Quite a while back, when I was working as a carpenter for a small contractor near Boone, NC, my hometown, we worked on a foundation for a log cabin.
It was mid-December, about 25 degrees Fahrenheit and driving snow. This contractor, generally of foul mood, was singing, “It’s beginning to look a lot like Christmas!” at the top of his lungs. It was indeed, and the temperature certainly felt like it. Not a good day to be laying cinderblocks.
A mason who had retired from Florida to the mountains was directing the work and setting the blocks for the corners of the foundation, leaving the contractor and the other carpenter to lay the blocks between the corners. As carpenters, not masons, we were under the mason’s direction; I was relegated to mixing the mortar, while a laborer delivered it to those who were laying the blocks. I had been directed to add antifreeze to the mix to keep it from freezing as it set.
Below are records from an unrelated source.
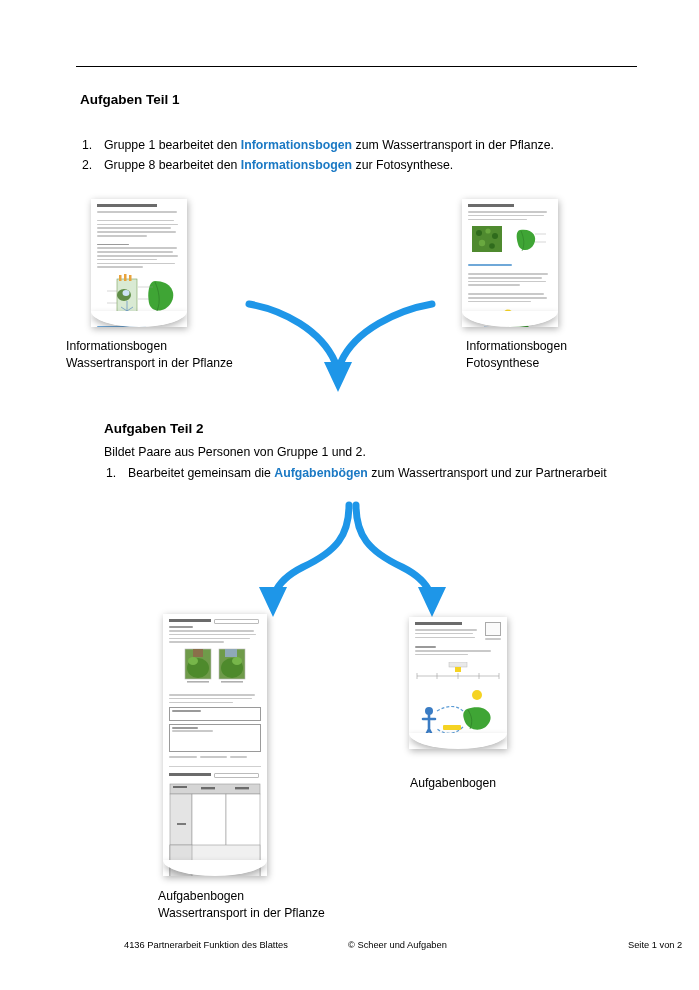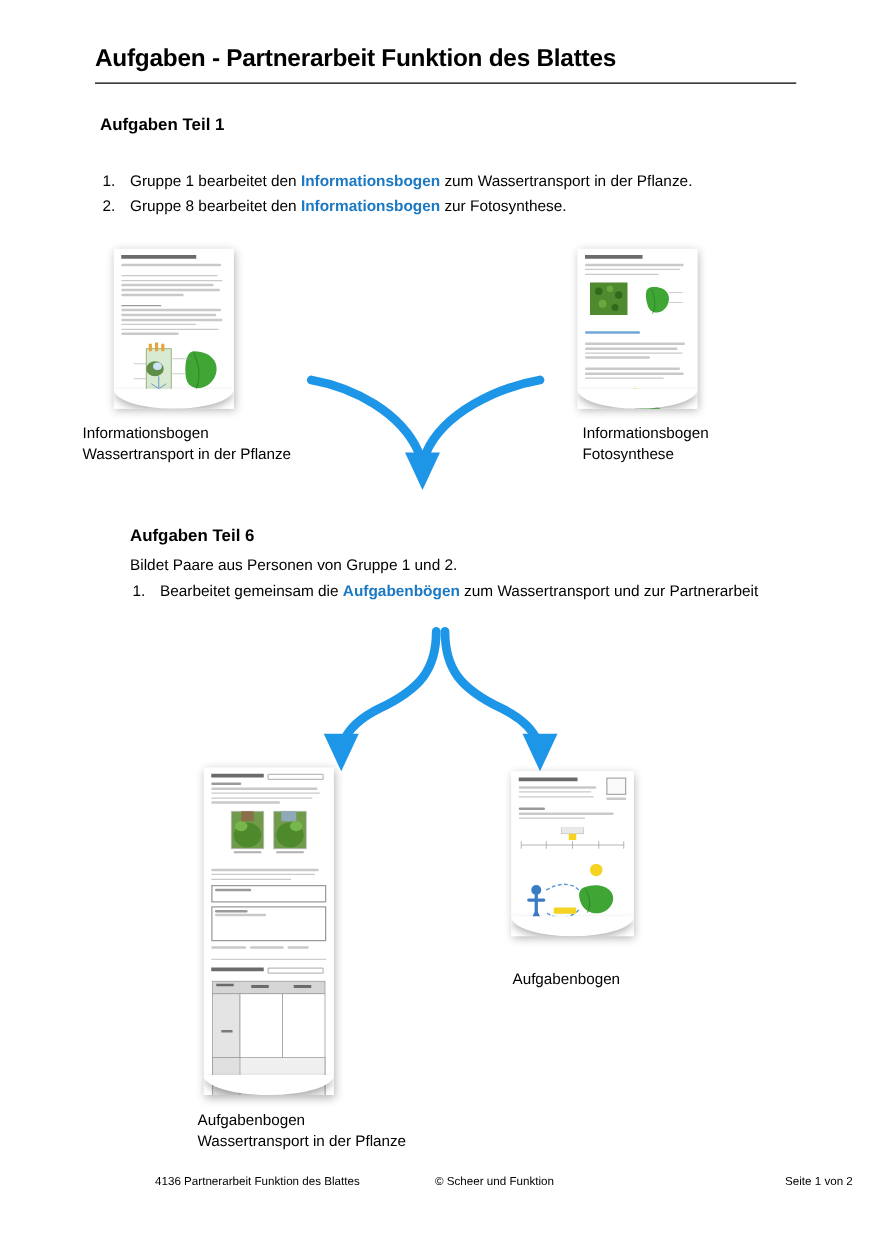--- a/index.html
+++ b/index.html
@@ -154,7 +154,6 @@
 
 <div class="page">
 
-  <div class="doc-title">Aufgaben - Partnerarbeit Funktion des Blattes</div>
   <div class="title-rule"></div>
 
   <div class="section-heading" style="left:80px; top:92px;">Aufgaben Teil 1</div>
Now imagine a properly-laid foundation wall: the first course on the footing, a neat rectangle with its top exactly horizontal. The second course on top of the first, its top exactly horizontal. And so on up to the top course.
Now imagine this one: three of the four walls properly laid, with their tops exactly horizontal.
The other wall was a different story.
This wall started at the left on the first course, but ended at the right on the second course! The guys laying the block were not using a level, so they had (apparently) no indication that the course wasn’t horizontal. I can only guess that the footing had been poured out of level; it was poured before I started working on this crew. In any case, they were three or four courses up when this was discovered, and as this was not a tall wall, it was almost complete.
So they pulled the blocks out and corrected it.
No, not really. They left the blocks as they were. Their solution was to use a masonry saw to cut the blocks for the top course so that they tapered from full block height on the left to zero on the right. They had left openings for the foundation vents, which normally would have been installed later in the project. Since these openings would have been a dead giveaway to the error of the wall, they installed the vents in the openings, tilting them to get them as close to horizontal as possible. To hide the rest of the evidence, a batch of stucco was mixed up and applied over the blocks of that wall only.
This was typical of this contractor: all of his work was done in a slapdash manner. Errors were hidden, not corrected.
I’ve seen this many times since. If it ain’t broke, don’t fix it. Or maybe, if it ain’t broke enough, don’t fix it.
The carpenter or mason or laborer only has to look at the poor work for a few hours or days, but the homeowner has to look at it forever. I couldn’t and still can’t work that way. I didn’t work for that contractor for much longer.
Let’s do it right the first time—that should be the foundation of any work. And maybe that foundation will last a long time.